WORK ITEM A: In the passage on women in ministry, find what it says we may question about another woman's success, and list those items.

However, one of the ways we resist gendered oppression is to celebrate each time patriarchy’s hold on Baptists is defeated.

When we celebrate the successes of women in ministry, we grab the bullhorn to shout in patriarchy’s direction that we know it can be beaten.

As women existing in a patriarchal system, we are often taught, whether consciously or unconsciously, to feel ambiguously or suspicious about the successes of other women.

Female hostility is a real obstacle of internalized gender bias that we have to combat in other women and in ourselves. Without even thinking about it, we may have a gut reaction toward another woman’s success to question her credentials, how she got the job, if she is sufficiently equipped, etc.—which oftentimes amounts to subconscious jealousy that another woman was successful in a way we weren’t or felt we were unique in achieving.

This type of hostility exists in all oppressed groups as we learn through postcolonial theory’s concept of horizontal violence. We know that if we fight against our oppressor (vertically), we will likely be crushed. So instead, our hostility comes out sideways (horizontally) against others who are oppressed like us and who are all vying for what we perceive to be a small, limited quantity of opportunity.

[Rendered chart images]
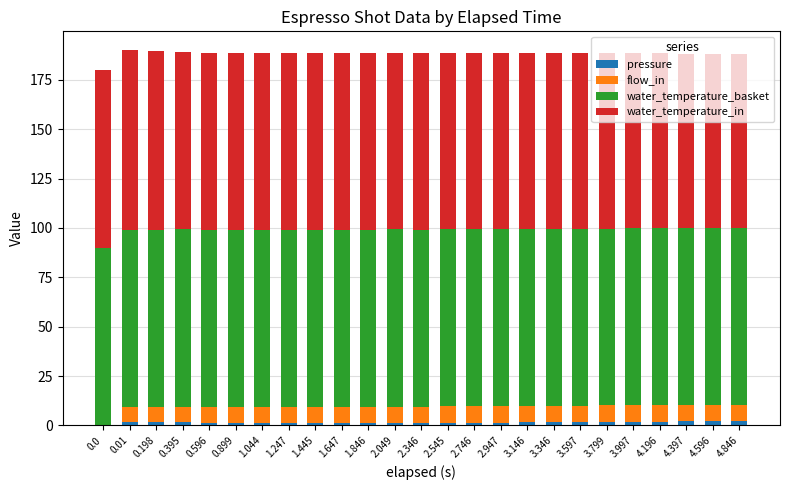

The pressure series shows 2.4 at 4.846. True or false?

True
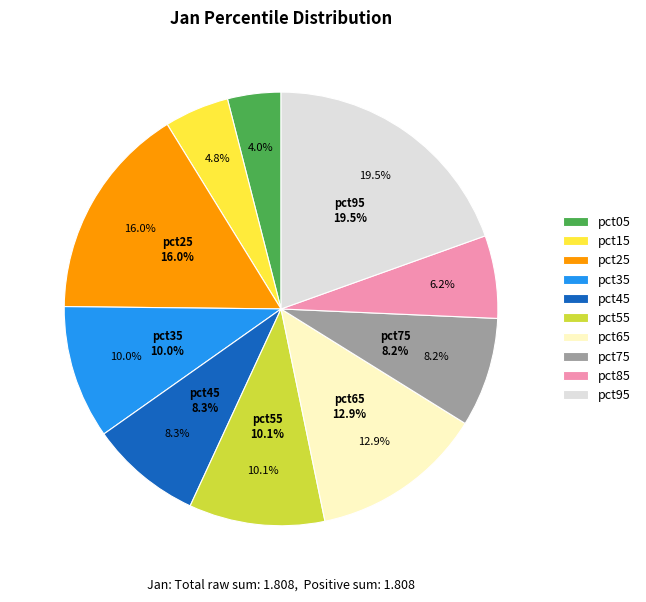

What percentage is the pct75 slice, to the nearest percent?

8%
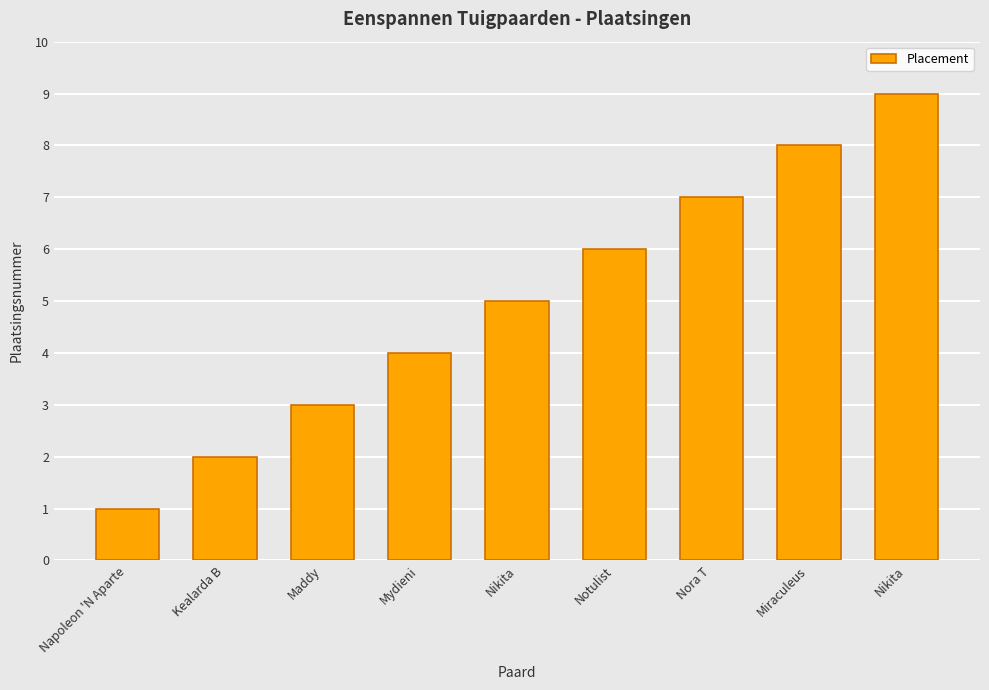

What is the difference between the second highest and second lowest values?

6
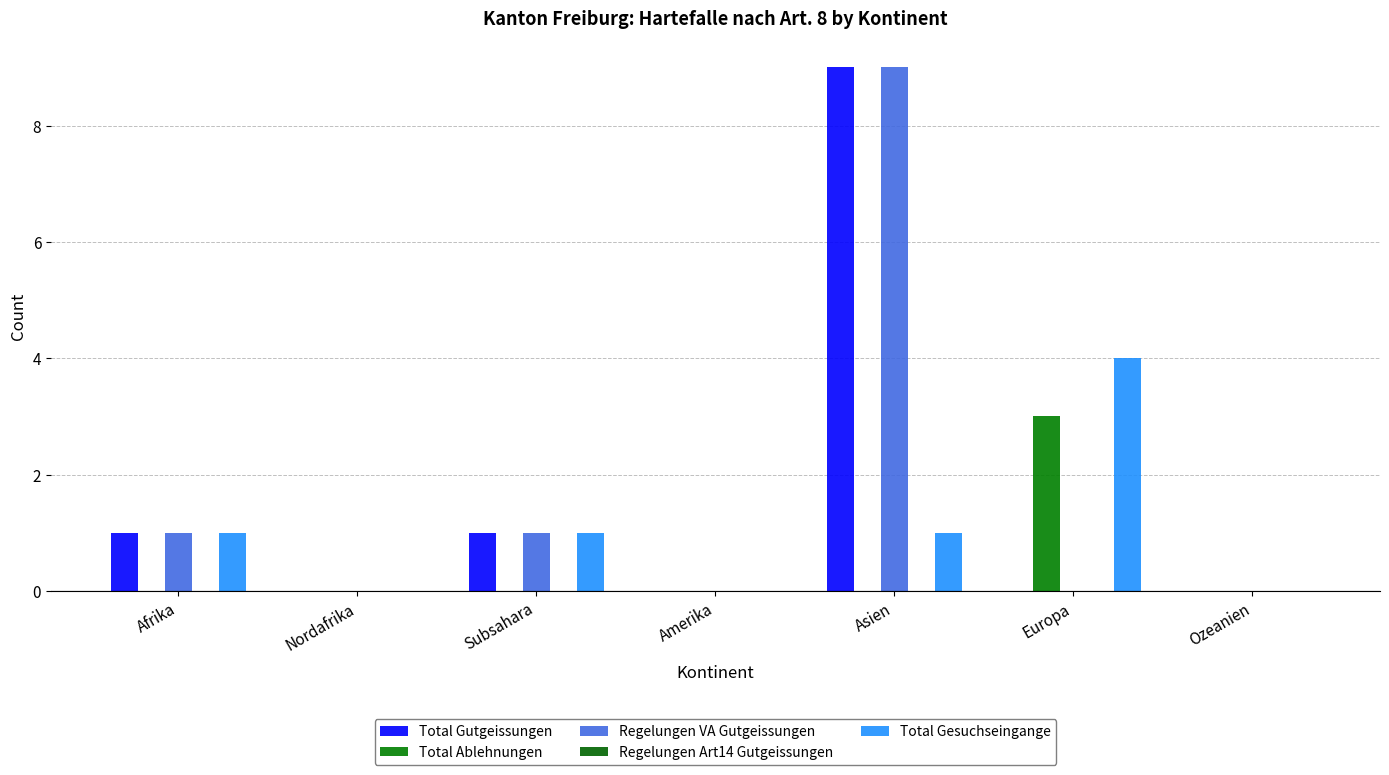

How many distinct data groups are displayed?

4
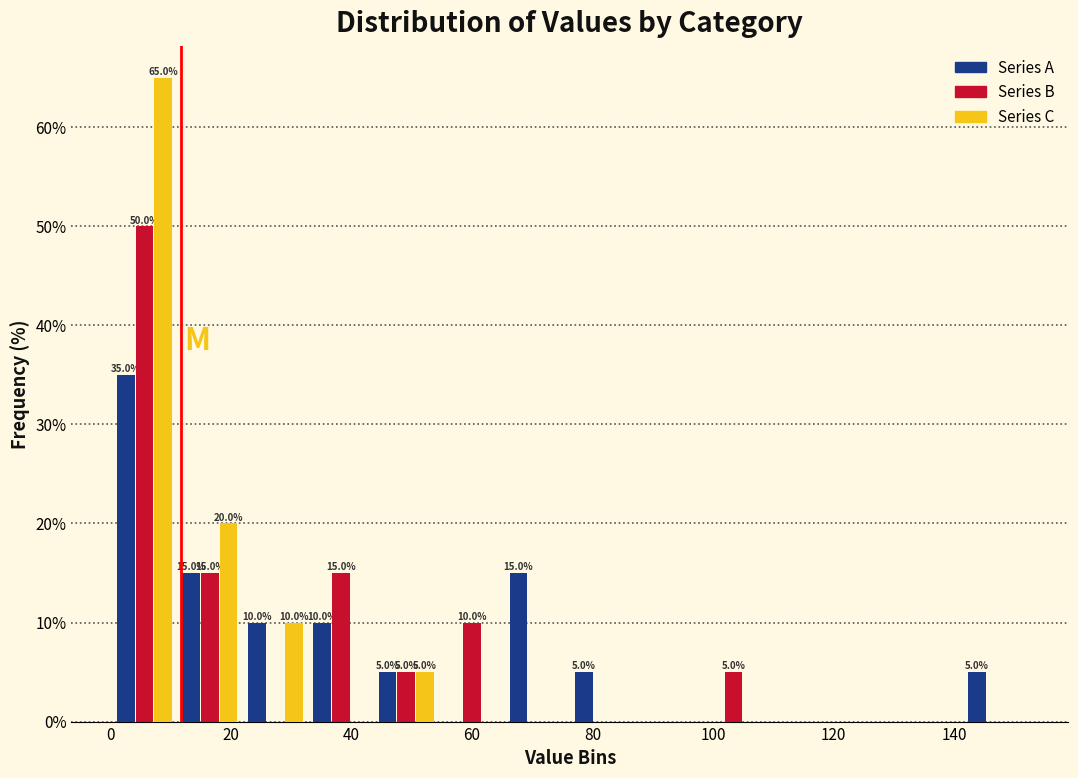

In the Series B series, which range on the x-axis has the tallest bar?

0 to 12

WORK ITEM B: Write out the chart image records above line for line, leaving the pictures out.

RESPONSE AREA A:
- her credentials
- how she got the job
- if she is sufficiently equipped

RESPONSE AREA B:
The pressure series shows 2.4 at 4.846. True or false?

True

What percentage is the pct75 slice, to the nearest percent?

8%

What is the difference between the second highest and second lowest values?

6

How many distinct data groups are displayed?

4

In the Series B series, which range on the x-axis has the tallest bar?

0 to 12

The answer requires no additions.